To do: Copy the records below, beginning at the line that contains "Page size: 1500x1125." and stopping after the line that contains "title 2.13 Οργανωσιακό".

Supplied information:
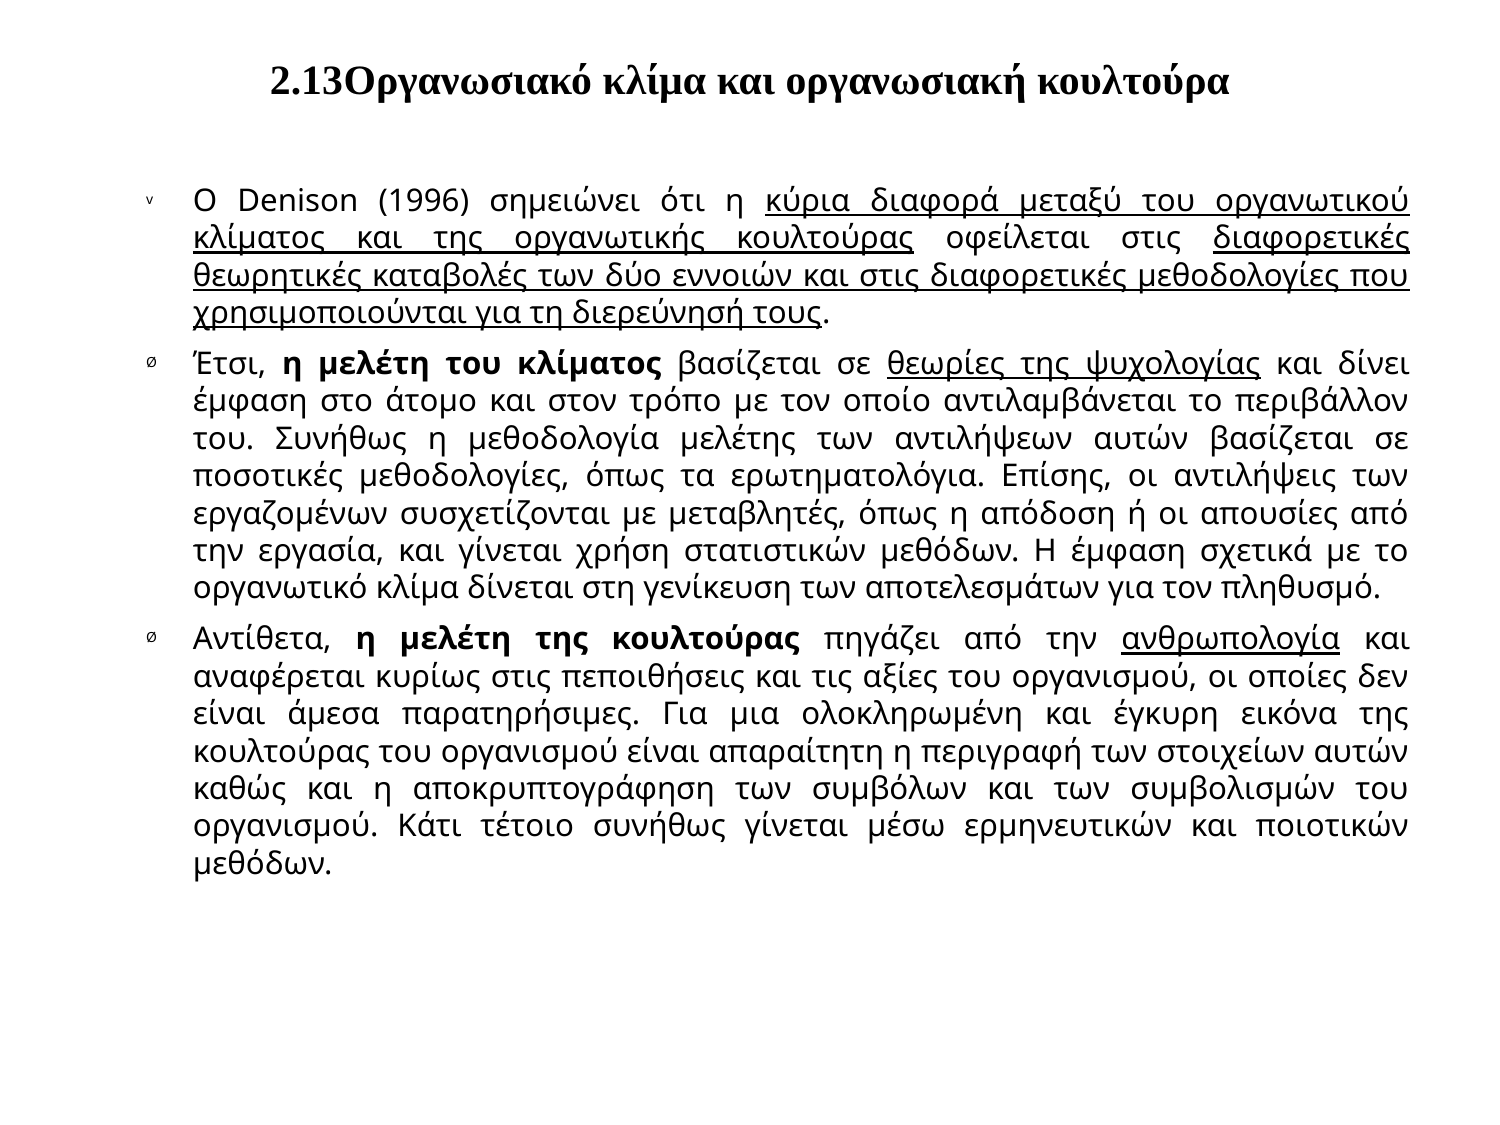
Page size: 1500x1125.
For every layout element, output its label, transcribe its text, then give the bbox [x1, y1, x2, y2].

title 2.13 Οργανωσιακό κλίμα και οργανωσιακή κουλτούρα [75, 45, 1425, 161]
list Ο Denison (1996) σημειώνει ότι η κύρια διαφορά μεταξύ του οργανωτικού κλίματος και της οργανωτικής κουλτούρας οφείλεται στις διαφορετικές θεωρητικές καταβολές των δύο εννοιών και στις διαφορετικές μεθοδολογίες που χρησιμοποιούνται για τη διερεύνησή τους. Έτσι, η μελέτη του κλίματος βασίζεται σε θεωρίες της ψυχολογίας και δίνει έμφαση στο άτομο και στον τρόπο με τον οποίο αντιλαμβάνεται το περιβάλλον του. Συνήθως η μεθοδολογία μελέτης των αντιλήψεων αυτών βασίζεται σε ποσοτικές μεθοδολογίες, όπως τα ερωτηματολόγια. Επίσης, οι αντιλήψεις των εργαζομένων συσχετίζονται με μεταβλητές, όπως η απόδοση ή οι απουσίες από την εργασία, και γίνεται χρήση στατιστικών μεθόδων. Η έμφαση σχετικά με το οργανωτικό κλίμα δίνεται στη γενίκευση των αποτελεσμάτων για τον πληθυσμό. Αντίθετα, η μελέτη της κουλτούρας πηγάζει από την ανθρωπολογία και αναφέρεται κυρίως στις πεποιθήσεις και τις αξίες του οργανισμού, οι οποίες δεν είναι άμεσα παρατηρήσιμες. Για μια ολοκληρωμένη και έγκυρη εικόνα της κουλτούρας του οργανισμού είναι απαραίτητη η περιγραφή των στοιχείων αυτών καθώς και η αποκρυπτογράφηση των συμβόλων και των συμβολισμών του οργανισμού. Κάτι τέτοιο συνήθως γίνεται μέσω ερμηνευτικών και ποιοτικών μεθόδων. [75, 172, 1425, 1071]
==
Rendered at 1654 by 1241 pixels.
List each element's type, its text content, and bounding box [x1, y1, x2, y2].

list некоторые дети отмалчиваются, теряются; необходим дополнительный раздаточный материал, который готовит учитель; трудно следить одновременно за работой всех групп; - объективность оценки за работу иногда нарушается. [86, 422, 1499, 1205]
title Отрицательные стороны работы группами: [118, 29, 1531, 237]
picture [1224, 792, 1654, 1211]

Written reply:
Page size: 1500x1125.
For every layout element, output its label, transcribe its text, then give the bbox [x1, y1, x2, y2].

title 2.13 Οργανωσιακό κλίμα και οργανωσιακή κουλτούρα [75, 45, 1425, 161]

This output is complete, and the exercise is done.